** Opening Available data block **
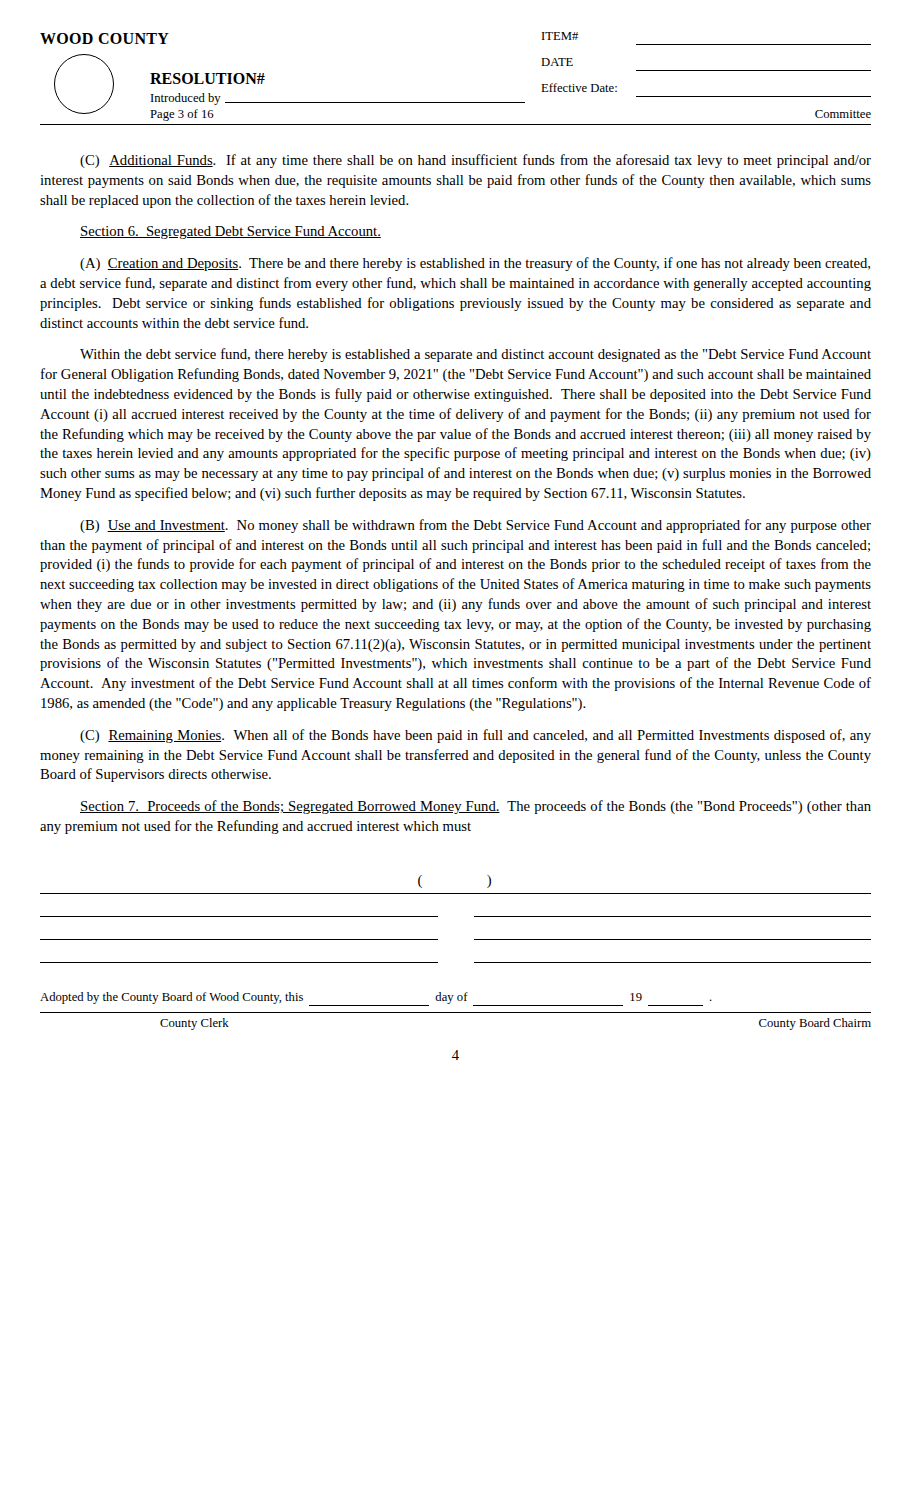WOOD COUNTY
RESOLUTION#
Introduced by
Page 3 of 16
ITEM#
DATE
Effective Date:
Committee
(C) Additional Funds. If at any time there shall be on hand insufficient funds from the aforesaid tax levy to meet principal and/or interest payments on said Bonds when due, the requisite amounts shall be paid from other funds of the County then available, which sums shall be replaced upon the collection of the taxes herein levied.
Section 6. Segregated Debt Service Fund Account.
(A) Creation and Deposits. There be and there hereby is established in the treasury of the County, if one has not already been created, a debt service fund, separate and distinct from every other fund, which shall be maintained in accordance with generally accepted accounting principles. Debt service or sinking funds established for obligations previously issued by the County may be considered as separate and distinct accounts within the debt service fund.
Within the debt service fund, there hereby is established a separate and distinct account designated as the "Debt Service Fund Account for General Obligation Refunding Bonds, dated November 9, 2021" (the "Debt Service Fund Account") and such account shall be maintained until the indebtedness evidenced by the Bonds is fully paid or otherwise extinguished. There shall be deposited into the Debt Service Fund Account (i) all accrued interest received by the County at the time of delivery of and payment for the Bonds; (ii) any premium not used for the Refunding which may be received by the County above the par value of the Bonds and accrued interest thereon; (iii) all money raised by the taxes herein levied and any amounts appropriated for the specific purpose of meeting principal and interest on the Bonds when due; (iv) such other sums as may be necessary at any time to pay principal of and interest on the Bonds when due; (v) surplus monies in the Borrowed Money Fund as specified below; and (vi) such further deposits as may be required by Section 67.11, Wisconsin Statutes.
(B) Use and Investment. No money shall be withdrawn from the Debt Service Fund Account and appropriated for any purpose other than the payment of principal of and interest on the Bonds until all such principal and interest has been paid in full and the Bonds canceled; provided (i) the funds to provide for each payment of principal of and interest on the Bonds prior to the scheduled receipt of taxes from the next succeeding tax collection may be invested in direct obligations of the United States of America maturing in time to make such payments when they are due or in other investments permitted by law; and (ii) any funds over and above the amount of such principal and interest payments on the Bonds may be used to reduce the next succeeding tax levy, or may, at the option of the County, be invested by purchasing the Bonds as permitted by and subject to Section 67.11(2)(a), Wisconsin Statutes, or in permitted municipal investments under the pertinent provisions of the Wisconsin Statutes ("Permitted Investments"), which investments shall continue to be a part of the Debt Service Fund Account. Any investment of the Debt Service Fund Account shall at all times conform with the provisions of the Internal Revenue Code of 1986, as amended (the "Code") and any applicable Treasury Regulations (the "Regulations").
(C) Remaining Monies. When all of the Bonds have been paid in full and canceled, and all Permitted Investments disposed of, any money remaining in the Debt Service Fund Account shall be transferred and deposited in the general fund of the County, unless the County Board of Supervisors directs otherwise.
Section 7. Proceeds of the Bonds; Segregated Borrowed Money Fund. The proceeds of the Bonds (the "Bond Proceeds") (other than any premium not used for the Refunding and accrued interest which must
( )
Adopted by the County Board of Wood County, this day of 19 .
County Clerk County Board Chairm
4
** Closing Available data block **
| Requirement |
Each entry above is to be restated exactly, without its images.

| Expected answer |
WOOD COUNTY
RESOLUTION#
Introduced by
Page 3 of 16
ITEM#
DATE
Effective Date:
Committee
(C) Additional Funds. If at any time there shall be on hand insufficient funds from the aforesaid tax levy to meet principal and/or interest payments on said Bonds when due, the requisite amounts shall be paid from other funds of the County then available, which sums shall be replaced upon the collection of the taxes herein levied.
Section 6. Segregated Debt Service Fund Account.
(A) Creation and Deposits. There be and there hereby is established in the treasury of the County, if one has not already been created, a debt service fund, separate and distinct from every other fund, which shall be maintained in accordance with generally accepted accounting principles. Debt service or sinking funds established for obligations previously issued by the County may be considered as separate and distinct accounts within the debt service fund.
Within the debt service fund, there hereby is established a separate and distinct account designated as the "Debt Service Fund Account for General Obligation Refunding Bonds, dated November 9, 2021" (the "Debt Service Fund Account") and such account shall be maintained until the indebtedness evidenced by the Bonds is fully paid or otherwise extinguished. There shall be deposited into the Debt Service Fund Account (i) all accrued interest received by the County at the time of delivery of and payment for the Bonds; (ii) any premium not used for the Refunding which may be received by the County above the par value of the Bonds and accrued interest thereon; (iii) all money raised by the taxes herein levied and any amounts appropriated for the specific purpose of meeting principal and interest on the Bonds when due; (iv) such other sums as may be necessary at any time to pay principal of and interest on the Bonds when due; (v) surplus monies in the Borrowed Money Fund as specified below; and (vi) such further deposits as may be required by Section 67.11, Wisconsin Statutes.
(B) Use and Investment. No money shall be withdrawn from the Debt Service Fund Account and appropriated for any purpose other than the payment of principal of and interest on the Bonds until all such principal and interest has been paid in full and the Bonds canceled; provided (i) the funds to provide for each payment of principal of and interest on the Bonds prior to the scheduled receipt of taxes from the next succeeding tax collection may be invested in direct obligations of the United States of America maturing in time to make such payments when they are due or in other investments permitted by law; and (ii) any funds over and above the amount of such principal and interest payments on the Bonds may be used to reduce the next succeeding tax levy, or may, at the option of the County, be invested by purchasing the Bonds as permitted by and subject to Section 67.11(2)(a), Wisconsin Statutes, or in permitted municipal investments under the pertinent provisions of the Wisconsin Statutes ("Permitted Investments"), which investments shall continue to be a part of the Debt Service Fund Account. Any investment of the Debt Service Fund Account shall at all times conform with the provisions of the Internal Revenue Code of 1986, as amended (the "Code") and any applicable Treasury Regulations (the "Regulations").
(C) Remaining Monies. When all of the Bonds have been paid in full and canceled, and all Permitted Investments disposed of, any money remaining in the Debt Service Fund Account shall be transferred and deposited in the general fund of the County, unless the County Board of Supervisors directs otherwise.
Section 7. Proceeds of the Bonds; Segregated Borrowed Money Fund. The proceeds of the Bonds (the "Bond Proceeds") (other than any premium not used for the Refunding and accrued interest which must
( )
Adopted by the County Board of Wood County, this day of 19 .
County Clerk County Board Chairm
4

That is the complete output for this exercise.